What's Hot

Nassim Nicholas Taleb's blog, an inspiring read | Incerto


Monday, February 5, 2018

Auditing Control Effectiveness

Not all controls are designed equal, not all risks are equal that we know to be a potential truism, but the deviation between these two places nearly always leaves some organisations exposed.


Control Effectiveness
How a typically bad audit plays out: Before auditors assess internal control effectiveness, they usually start out with some loose definition of the concept, perhaps something that goes along the following lines ... "Control Effectiveness is a process for assuring achievement of an organisation's objectives in operational effectiveness and efficiency, reliable financial reporting, and compliance with laws". This candidate for an internal control definition can be found here [LINK].

Then after defining the superficial, the team of reviewers enter a business unit and hunt for controls without risks. In effect, they are attempting to assess whether general things are 'effective' against an empty scope. It's a good business of bad governance and a lot of people are doing it.

The problem with this unfastened approach to auditing is that a single and empty definition won't help auditors with the purposeful assessment of an outcome. We have to remember, many risks, certainly the serious ones give us little experience or at best, only historical statistics.

What's worse is that without considering the state in which a control should be adequate, i.e. when you really need it, when you are facing a threat head-on, you never really know whether your state of preparedness is even designed correctly, let alone sufficient for the situation at hand. It's a dilemma of not living the risk, but just hypothesising about it and such oversight isn't worth paying too much for in my opinion.

This method of working is potentially horrible and it results in the persistence of ridiculous business practices so that internal audit can elevate itself into a bureaucracy.




In our images, we can perceive a fire exit that is laden with obstructions as perhaps not being the most effective, whatever that outcome truly feels like. However, if we look at the fire exit on the left image, it may appear effective and ready to go but it is probably not even fit for purpose from the outset. For what it's worth, all the controls we have shown are a fail.

Assessing Controls
Assessing controls should be a purposeful exercise one would hope, an exercise that is objective rather than subjective and consequently when we witness any of the following being stated in an audit report, we need to accept the assessment process is potentially originating from that broken bureaucratic ideological corner.

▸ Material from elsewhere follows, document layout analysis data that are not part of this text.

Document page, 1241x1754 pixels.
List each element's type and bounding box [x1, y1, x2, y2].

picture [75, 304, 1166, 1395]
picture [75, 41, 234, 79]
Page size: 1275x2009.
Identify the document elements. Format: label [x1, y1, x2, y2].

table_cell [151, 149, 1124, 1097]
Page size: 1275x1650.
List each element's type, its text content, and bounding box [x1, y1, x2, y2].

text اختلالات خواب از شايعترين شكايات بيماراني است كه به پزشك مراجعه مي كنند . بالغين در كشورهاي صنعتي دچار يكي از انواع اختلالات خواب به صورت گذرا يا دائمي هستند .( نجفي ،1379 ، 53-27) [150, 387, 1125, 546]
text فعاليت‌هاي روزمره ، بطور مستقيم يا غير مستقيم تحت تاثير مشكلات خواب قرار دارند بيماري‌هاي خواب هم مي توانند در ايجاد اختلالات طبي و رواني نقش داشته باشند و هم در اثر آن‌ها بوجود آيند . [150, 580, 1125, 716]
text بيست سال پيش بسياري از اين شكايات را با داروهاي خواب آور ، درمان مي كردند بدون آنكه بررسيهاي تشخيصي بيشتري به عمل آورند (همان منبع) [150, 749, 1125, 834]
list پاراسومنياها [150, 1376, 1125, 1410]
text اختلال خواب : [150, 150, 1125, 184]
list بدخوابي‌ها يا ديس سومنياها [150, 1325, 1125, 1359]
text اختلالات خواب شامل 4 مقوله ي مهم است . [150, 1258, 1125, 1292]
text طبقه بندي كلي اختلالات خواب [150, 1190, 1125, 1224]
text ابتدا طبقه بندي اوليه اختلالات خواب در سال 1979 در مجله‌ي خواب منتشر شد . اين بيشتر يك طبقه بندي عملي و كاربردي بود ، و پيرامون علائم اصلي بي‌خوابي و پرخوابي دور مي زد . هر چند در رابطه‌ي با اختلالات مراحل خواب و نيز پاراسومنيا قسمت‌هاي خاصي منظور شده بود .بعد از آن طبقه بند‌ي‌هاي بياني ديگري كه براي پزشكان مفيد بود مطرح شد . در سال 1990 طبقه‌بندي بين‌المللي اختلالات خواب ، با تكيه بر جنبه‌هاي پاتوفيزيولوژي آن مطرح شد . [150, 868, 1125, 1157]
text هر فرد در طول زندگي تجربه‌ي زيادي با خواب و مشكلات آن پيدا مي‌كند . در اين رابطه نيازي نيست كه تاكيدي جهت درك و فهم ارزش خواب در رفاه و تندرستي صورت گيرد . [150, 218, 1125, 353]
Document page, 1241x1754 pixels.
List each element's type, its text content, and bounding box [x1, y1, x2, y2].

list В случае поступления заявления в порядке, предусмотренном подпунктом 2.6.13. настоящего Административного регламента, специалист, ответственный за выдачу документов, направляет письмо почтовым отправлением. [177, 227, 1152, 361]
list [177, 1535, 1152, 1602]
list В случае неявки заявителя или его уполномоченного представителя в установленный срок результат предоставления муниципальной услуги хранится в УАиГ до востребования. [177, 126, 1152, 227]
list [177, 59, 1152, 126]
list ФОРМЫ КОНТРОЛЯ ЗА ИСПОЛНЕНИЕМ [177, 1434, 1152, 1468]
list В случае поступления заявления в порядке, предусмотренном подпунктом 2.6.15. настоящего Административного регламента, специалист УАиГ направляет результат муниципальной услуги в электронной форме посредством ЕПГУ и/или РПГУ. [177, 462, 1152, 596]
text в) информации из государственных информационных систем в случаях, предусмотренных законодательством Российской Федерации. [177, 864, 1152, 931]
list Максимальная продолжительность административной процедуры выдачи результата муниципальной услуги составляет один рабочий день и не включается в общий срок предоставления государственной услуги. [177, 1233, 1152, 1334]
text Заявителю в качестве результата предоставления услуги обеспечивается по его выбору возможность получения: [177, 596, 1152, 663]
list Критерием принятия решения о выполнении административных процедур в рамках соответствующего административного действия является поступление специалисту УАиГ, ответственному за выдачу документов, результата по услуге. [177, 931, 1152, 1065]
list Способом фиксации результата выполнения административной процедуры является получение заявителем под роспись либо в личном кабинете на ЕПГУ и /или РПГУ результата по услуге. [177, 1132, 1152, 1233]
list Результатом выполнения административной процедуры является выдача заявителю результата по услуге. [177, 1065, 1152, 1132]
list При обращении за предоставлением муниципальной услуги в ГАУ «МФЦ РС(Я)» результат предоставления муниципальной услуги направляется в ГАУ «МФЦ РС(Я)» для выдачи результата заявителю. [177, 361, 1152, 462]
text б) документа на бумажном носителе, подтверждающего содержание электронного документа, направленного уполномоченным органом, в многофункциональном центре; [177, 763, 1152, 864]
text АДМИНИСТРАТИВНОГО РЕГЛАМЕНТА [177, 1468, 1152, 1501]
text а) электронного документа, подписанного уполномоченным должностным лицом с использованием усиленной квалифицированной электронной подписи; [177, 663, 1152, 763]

1. The control is 100% effective --> Busted mentality
2. There is no risk here --> Busted mentality
3. Residual risk is zero --> Busted mentality 
4. When can you turn a control off?
5. There have been no events --> People only see risk after an event has occurred 

Most solid auditors I have met would see the first three statements above as an inappropriate response to an audit, but they may also be comfortable with the fifth assertion: "There have been no events" or should we say, thank goodness there have been no events.

Good Risk~Control should accept that a risk is an event, but also it's just as much a state of being. It is not the luck that something hasn't occurred. Good risk management is when there are no events, and bad risk management is when something happens is a conditional type of thinking that will lead us to a blame culture and auditors need to move beyond this conceptual interpretation of control effectiveness.

Risk Response Maturity
Really robust risk~control environments moves far beyond these subtleties and would at the very least have the following in place:

A clear appreciation of potential outcomes from a portfolio of objectives. That is, good and bad responses are understood at a level that [1] why these states occur and [2] how to detect them is in the common knowledge set possessed by operators. More so, an 'engineered response' for different conditional positions is also present ~ that is 'Design Effectiveness'!

Finally, are the operators able to function as planned when the risk state changes? Do they have the capability, capacity, the authority and the confidence to effect control will define whether the control is 'Operationally Effective', and that is why we do risk assessments and drills.

So then, can we have 100% risk~control effectiveness?

Perhaps only when the control is self-healing or even better, when the objective outperforms because of a disaster rather than what is expected. Either way, all of this has to be planned and not by accident for us to say, it's 99.9996% effective.